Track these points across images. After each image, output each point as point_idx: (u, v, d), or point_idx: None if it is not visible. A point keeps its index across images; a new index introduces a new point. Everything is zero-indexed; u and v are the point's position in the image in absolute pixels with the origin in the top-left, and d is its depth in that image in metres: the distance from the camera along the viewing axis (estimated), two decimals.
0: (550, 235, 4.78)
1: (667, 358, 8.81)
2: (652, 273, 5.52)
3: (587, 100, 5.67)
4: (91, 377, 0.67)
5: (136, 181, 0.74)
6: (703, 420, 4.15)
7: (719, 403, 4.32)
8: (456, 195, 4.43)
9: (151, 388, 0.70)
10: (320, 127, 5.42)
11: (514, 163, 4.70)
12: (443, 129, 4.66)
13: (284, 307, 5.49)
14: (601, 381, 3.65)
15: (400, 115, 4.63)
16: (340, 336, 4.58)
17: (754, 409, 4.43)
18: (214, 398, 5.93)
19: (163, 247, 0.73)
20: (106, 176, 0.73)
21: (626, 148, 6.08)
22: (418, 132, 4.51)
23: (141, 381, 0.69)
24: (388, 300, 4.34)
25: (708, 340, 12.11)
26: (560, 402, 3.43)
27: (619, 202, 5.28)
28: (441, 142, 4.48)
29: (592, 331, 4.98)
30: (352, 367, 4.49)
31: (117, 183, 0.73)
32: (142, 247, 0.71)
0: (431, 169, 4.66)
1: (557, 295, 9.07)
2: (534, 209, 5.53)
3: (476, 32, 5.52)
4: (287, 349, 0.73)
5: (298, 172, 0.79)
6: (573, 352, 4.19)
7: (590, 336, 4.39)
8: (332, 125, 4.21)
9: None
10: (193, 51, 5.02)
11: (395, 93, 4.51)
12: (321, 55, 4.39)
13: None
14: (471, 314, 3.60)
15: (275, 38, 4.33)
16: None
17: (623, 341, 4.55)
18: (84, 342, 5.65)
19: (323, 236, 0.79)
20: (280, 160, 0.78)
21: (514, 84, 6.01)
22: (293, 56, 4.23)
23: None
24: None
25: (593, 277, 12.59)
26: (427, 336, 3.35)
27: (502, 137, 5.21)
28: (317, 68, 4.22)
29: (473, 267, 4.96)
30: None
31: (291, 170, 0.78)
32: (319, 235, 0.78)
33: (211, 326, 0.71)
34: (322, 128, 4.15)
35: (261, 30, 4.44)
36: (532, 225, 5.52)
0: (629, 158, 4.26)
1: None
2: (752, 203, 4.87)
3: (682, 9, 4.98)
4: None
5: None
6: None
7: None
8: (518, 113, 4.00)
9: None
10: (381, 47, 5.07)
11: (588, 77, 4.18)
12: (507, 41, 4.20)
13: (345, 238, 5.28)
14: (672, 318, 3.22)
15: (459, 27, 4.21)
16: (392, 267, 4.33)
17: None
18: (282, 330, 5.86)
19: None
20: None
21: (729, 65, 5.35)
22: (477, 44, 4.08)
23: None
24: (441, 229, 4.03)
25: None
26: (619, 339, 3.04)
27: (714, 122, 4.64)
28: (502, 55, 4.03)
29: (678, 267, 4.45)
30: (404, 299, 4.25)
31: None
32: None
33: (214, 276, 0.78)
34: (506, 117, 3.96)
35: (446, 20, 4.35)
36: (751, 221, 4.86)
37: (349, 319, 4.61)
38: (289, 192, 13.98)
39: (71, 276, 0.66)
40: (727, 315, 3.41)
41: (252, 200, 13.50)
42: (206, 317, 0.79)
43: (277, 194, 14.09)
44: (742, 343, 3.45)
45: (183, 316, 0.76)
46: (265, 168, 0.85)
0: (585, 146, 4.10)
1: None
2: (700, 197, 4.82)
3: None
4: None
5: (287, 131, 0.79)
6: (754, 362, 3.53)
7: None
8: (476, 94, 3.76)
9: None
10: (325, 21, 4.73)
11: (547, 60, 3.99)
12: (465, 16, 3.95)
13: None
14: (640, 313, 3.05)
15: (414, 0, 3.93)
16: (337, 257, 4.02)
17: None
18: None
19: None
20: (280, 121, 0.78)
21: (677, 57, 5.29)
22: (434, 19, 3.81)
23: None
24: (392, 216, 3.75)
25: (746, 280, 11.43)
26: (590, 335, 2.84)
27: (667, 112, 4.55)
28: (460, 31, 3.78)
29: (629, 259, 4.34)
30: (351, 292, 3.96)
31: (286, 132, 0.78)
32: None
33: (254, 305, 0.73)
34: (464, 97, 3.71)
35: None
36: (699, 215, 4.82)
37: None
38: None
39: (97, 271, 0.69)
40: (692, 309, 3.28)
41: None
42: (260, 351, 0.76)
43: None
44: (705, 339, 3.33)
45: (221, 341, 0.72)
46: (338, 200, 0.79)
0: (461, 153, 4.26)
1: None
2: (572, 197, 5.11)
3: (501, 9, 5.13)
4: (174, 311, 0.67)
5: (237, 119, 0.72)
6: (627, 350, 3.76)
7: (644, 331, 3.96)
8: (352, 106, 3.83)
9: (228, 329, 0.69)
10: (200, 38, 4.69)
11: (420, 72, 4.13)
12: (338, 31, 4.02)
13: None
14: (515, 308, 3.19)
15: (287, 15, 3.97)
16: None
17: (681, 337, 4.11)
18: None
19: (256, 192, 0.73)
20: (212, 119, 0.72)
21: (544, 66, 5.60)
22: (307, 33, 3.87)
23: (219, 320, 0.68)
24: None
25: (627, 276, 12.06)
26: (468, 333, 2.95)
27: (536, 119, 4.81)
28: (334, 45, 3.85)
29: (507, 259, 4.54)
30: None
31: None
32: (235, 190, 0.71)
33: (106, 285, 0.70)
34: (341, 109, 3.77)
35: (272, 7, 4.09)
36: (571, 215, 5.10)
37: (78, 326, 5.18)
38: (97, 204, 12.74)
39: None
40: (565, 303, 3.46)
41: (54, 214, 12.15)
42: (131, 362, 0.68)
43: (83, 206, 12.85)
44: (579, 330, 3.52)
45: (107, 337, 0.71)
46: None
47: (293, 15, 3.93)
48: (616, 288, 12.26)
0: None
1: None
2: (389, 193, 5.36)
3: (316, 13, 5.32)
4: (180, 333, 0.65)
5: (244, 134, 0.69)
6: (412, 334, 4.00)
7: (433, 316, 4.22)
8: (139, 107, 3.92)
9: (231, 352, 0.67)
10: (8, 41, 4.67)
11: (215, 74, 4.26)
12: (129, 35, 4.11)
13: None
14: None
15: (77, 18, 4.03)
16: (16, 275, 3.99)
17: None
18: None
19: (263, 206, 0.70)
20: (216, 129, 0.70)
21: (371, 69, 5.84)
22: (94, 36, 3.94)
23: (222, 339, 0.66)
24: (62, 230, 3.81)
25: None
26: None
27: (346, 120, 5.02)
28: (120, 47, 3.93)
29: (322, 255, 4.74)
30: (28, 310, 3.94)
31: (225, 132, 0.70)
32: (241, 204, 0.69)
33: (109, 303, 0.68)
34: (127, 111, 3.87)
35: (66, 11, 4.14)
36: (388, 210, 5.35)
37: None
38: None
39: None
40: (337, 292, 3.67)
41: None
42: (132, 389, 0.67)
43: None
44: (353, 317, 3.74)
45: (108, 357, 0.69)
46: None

----------

Please give back exactly the lines of this listing beginning at the line with "8: (456, 195, 4.43)" and ending with the line with "31: (117, 183, 0.73)", both included, and nothing else.

**Response to the task**
8: (456, 195, 4.43)
9: (151, 388, 0.70)
10: (320, 127, 5.42)
11: (514, 163, 4.70)
12: (443, 129, 4.66)
13: (284, 307, 5.49)
14: (601, 381, 3.65)
15: (400, 115, 4.63)
16: (340, 336, 4.58)
17: (754, 409, 4.43)
18: (214, 398, 5.93)
19: (163, 247, 0.73)
20: (106, 176, 0.73)
21: (626, 148, 6.08)
22: (418, 132, 4.51)
23: (141, 381, 0.69)
24: (388, 300, 4.34)
25: (708, 340, 12.11)
26: (560, 402, 3.43)
27: (619, 202, 5.28)
28: (441, 142, 4.48)
29: (592, 331, 4.98)
30: (352, 367, 4.49)
31: (117, 183, 0.73)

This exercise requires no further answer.